> [Extracted page text data]
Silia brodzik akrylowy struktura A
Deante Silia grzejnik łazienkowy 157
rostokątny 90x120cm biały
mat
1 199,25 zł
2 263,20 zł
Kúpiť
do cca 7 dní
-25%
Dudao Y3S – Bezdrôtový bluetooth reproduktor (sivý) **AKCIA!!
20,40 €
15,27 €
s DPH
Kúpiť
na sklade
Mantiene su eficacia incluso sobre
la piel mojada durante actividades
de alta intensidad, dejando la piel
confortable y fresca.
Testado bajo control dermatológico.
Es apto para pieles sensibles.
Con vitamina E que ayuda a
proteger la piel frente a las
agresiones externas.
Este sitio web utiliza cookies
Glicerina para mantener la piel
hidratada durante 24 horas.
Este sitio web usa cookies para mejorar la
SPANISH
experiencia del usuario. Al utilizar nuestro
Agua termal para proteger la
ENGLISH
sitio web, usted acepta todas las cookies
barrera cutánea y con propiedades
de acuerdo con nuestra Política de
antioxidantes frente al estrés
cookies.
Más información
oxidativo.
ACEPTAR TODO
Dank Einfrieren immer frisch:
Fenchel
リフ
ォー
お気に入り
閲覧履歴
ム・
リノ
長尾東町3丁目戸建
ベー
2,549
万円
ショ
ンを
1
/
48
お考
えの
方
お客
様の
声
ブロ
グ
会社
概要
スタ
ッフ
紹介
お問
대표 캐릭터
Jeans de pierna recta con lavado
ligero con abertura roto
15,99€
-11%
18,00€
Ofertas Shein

> [AIM OF THE EXERCISE]
List each line of the records above that contains the string "Silia", matching case exactly.

> [EXERCISE RESPONSE]
Silia brodzik akrylowy struktura A
Deante Silia grzejnik łazienkowy 157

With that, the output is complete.